Comment s’est déroulé le déménagement ?

Le programme a duré 6 ans. il y a eu beaucoup d’évolutions dans ce laps de temps : nous avons essuyé une réforme de décentralisation, un scrutin, soit des modifications de fond qui ont généré des adaptations institutionnelles : évolution des missions, remaniements de directions, recrutements, etc. Il a fallu recomposer à chaque fois la configuration de l’aménagement. Nous avons eu une très grosse restructuration juste avant l’emménagement, mais notre space planner Génie des Lieux n’était déjà plus avec nous. Ils ont travaillé avec nous de 2007 à 2009 comme interface lorsque le bâtiment était en fin d’études, jusqu’à sa sortie de terre. Plus le projet avançait, plus il fallait affronter les craintes des 1400 agents qui s’appropriaient le sujet, et répondre à leurs demandes. Génie des Lieux a fait de la pédagogie et de l’anticipation, soit une mission d’accompagnement au changement. La restructuration de 2010 nous a forcés à revoir le master plan de l’installation, seuls mais avec leurs conseils, pour pouvoir rentrer tout le monde au bon endroit. En somme, il a fallu réorganiser les anciens locaux avant d’arriver dans les locaux neufs.

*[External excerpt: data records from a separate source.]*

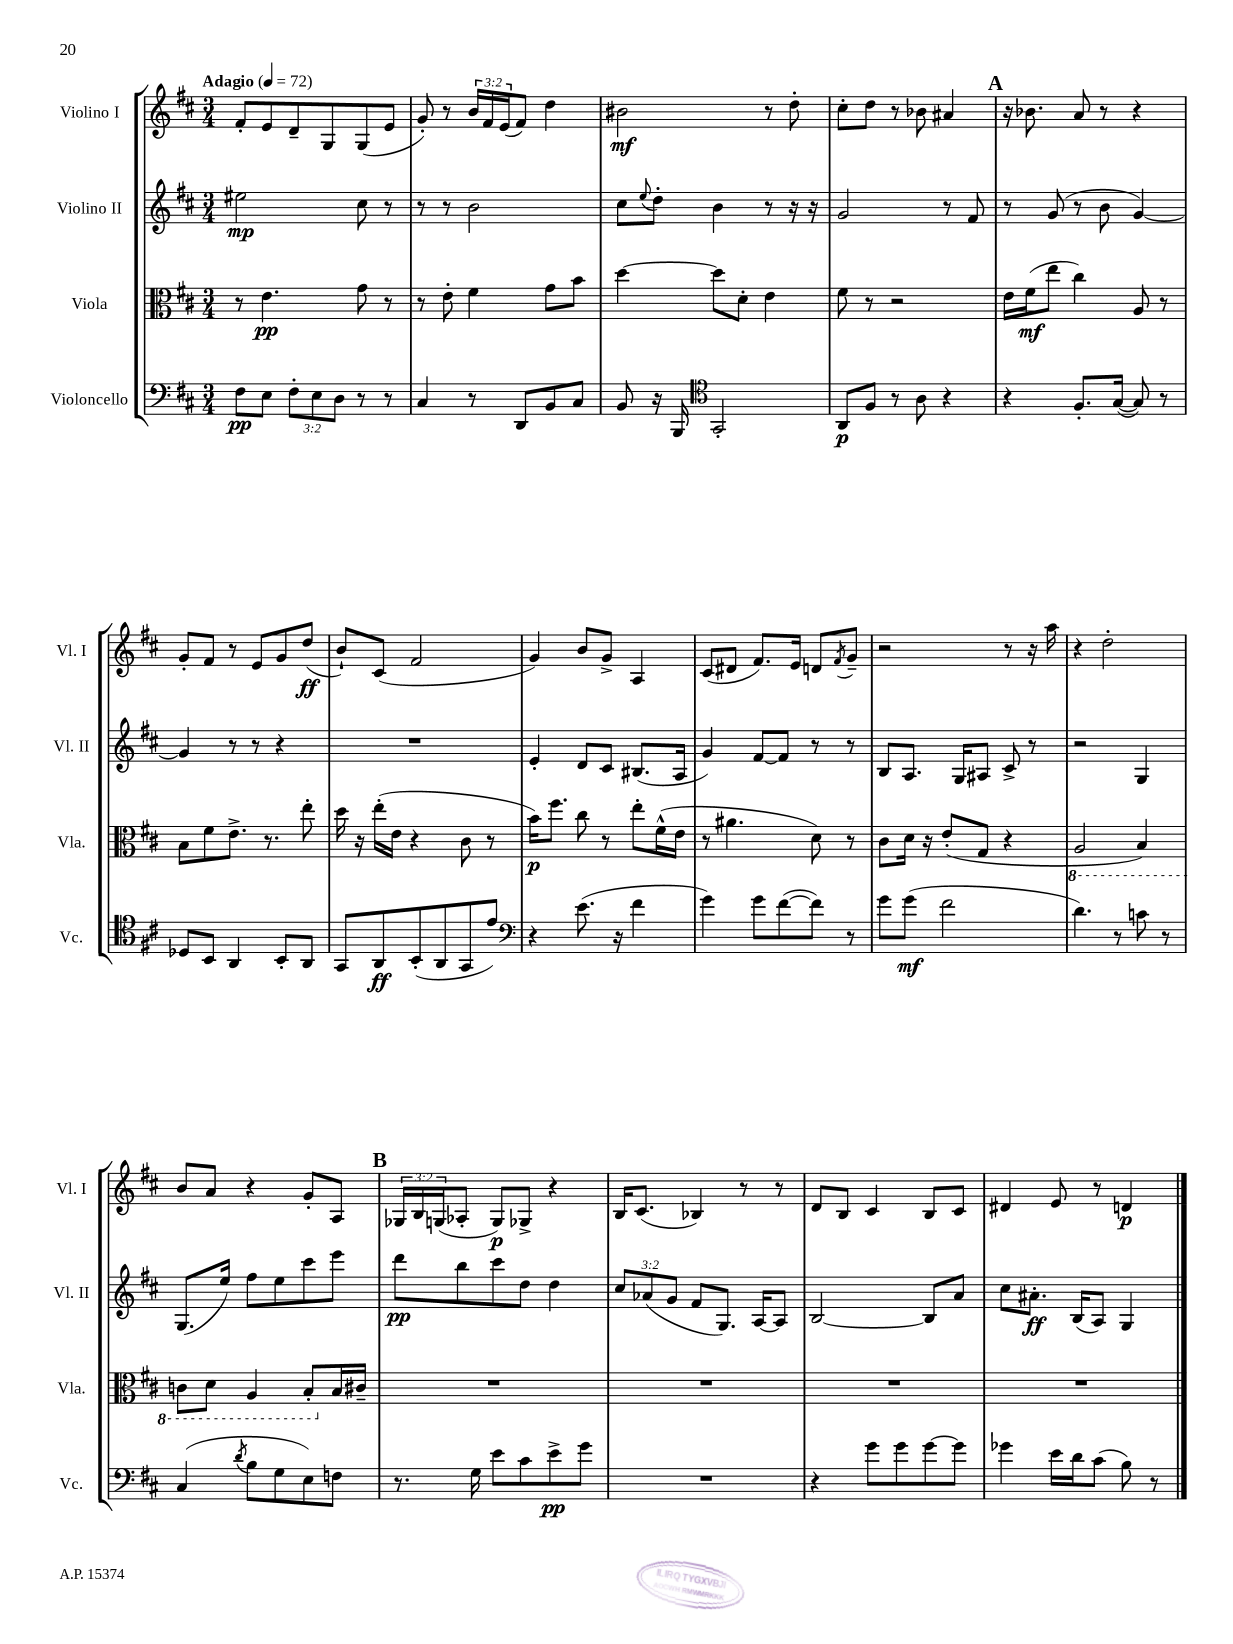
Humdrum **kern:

**kern	**kern	**kern	**kern
*staff4	*staff3	*staff2	*staff1
*clefF4	*clefC3	*clefG2	*clefG2
*k[f#c#]	*k[f#c#]	*k[f#c#]	*k[f#c#]
*M3/4	*M3/4	*M3/4	*M3/4
*MM72	*MM72	*MM72	*MM72
8F#	8r	2ee#	8f#'
8E	4.e	.	8e
12F#'	.	.	8d~
12E	.	.	.
.	.	.	8G
12D	.	.	.
8r	8g	8cc#	(8G
8r	8r	8r	8e
=	=	=	=
4C#	8r	8r	8g')
.	8e'	8r	8r
8r	4f#	2b	24b
.	.	.	24f#
.	.	.	(24e
8DD	.	.	8f#)
8BB	8g	.	4dd
8C#	8b	.	.
=	=	=	=
8BB	[4dd	8cc#	2b#
.	.	8qqee	.
16r	.	8dd'	.
16BBB	.	.	.
*clefC4	*	*	*
2GG'	8dd]	4b	.
.	8d'	.	.
.	4e	8r	8r
.	.	16r	8dd'
.	.	16r	.
=	=	=	=
8AA	8f#	2g	8cc#'
8F#	8r	.	8dd
8r	2r	.	8r
8A	.	.	8b-
4r	.	8r	4a#
.	.	8f#	.
=	=	=	=
4r	16e	8r	16r
.	(16f#	.	8.b-
.	8ee	(8g	.
8.F#'	4cc#)	8r	8a
.	.	8b	8r
([16G	.	.	.
8G])	8A	[4g)	4r
8r	8r	.	.
=	=	=	=
8D-	8B	4g]	8g'
8BB	8f#	.	8f#
4AA	8.e^	8r	8r
.	.	8r	8e
.	8.r	.	.
8BB'	.	4r	8g
8AA	8ee'	.	(8dd
=	=	=	=
8GG	16dd	2.r	8b`)
.	16r	.	.
8AA	(16ee'	.	(8c#
.	16e	.	.
(8BB'	4r	.	2f#
8AA	.	.	.
8GG	8c#	.	.
8e)	8r	.	.
=	=	=	=
*clefF4	*	*	*
4r	16b)	4e'	4g)
.	8.ff#	.	.
(8.e	8cc#	8d	8b
.	8r	8c#	8g^
16r	.	.	.
4f#	8ee'	(8.B#	4A
.	(16f#^^	.	.
.	16e	16A	.
=	=	=	=
4g)	8r	4g)	(8c#
.	4.a#	.	8d#
8g	.	[8f#	8.f#)
([8f#	.	8f#]	.
.	.	.	16e
8f#])	8d)	8r	8d
.	.	.	8qf#
8r	8r	8r	8g~
=	=	=	=
8g	8c#	8B	2r
(8g	16d	8.A	.
.	16r	.	.
2f#	(8e'	.	.
.	.	16G	.
.	8G	8A#	.
.	4r	8c#^	8r
.	.	8r	16r
.	.	.	16aa
=	=	=	=
4.d)	2AA	2r	4r
.	.	.	2dd'
8r	.	.	.
8c	4BB)	4G	.
8r	.	.	.
=	=	=	=
(4C#	8C	(8.G	8b
.	8D	.	8a
.	.	16ee)	.
8qd	.	.	.
8B	4AA	8ff#	4r
8G	.	8ee	.
8E)	8BB'	8ccc#	8g'
8F	16B	8eee	8A
.	16c#~	.	.
=	=	=	=
8.r	2.r	8ddd	24G-
.	.	.	24B
.	.	.	(24G
.	.	8bb	8A-'
16G	.	.	.
8e	.	8ccc#	8G)
8c#	.	8dd	8G-^
8e^	.	4dd	4r
8g	.	.	.
=	=	=	=
2.r	2.r	12cc#	16B
.	.	.	(8.c#
.	.	(12a-	.
.	.	12g	.
.	.	8f#	4B-)
.	.	8.G)	.
.	.	.	8r
.	.	[16A	.
.	.	8A]	8r
=	=	=	=
4r	2.r	[2B	8d
.	.	.	8B
8g	.	.	4c#
8g	.	.	.
[8g	.	8B]	8B
8g]	.	8a	8c#
=	=	=	=
4g-	2.r	8cc#	4d#
.	.	8.a#'	.
16e	.	.	8e
16d	.	(16B	.
(8c#	.	8A)	8r
8B)	.	4G	4d
8r	.	.	.
==	==	==	==
*-	*-	*-	*-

Cette réorganisation s’est faite en janvier 2011 alors que le déménagement a eu lieu en mai et juin 2011. 

Le changement de site a posé problème à certains collaborateurs. Le recensement 2006 a révélé qu’un tiers de la population demeurait à Lyon/Villeurbanne, qu’un tiers habitait la couronne, et que le dernier tiers était très éloigné de Lyon, à l’arrière de l’ancien site. Pour résoudre ce problème, nous avons mis en place un plan de déplacement de l’administration (PDA) avec des ratios d’éloignement au siège et des grandes lignes de transports pour attribuer le cas échéant des places dans notre parking souterrain. La zone dans laquelle nous sommes installés est en devenir, c’est une zone d’aménagement concerté dont la moitié côté Rhône reste à faire et qui promet d’être dynamique.

Quel était le principe du nouvel aménagement ?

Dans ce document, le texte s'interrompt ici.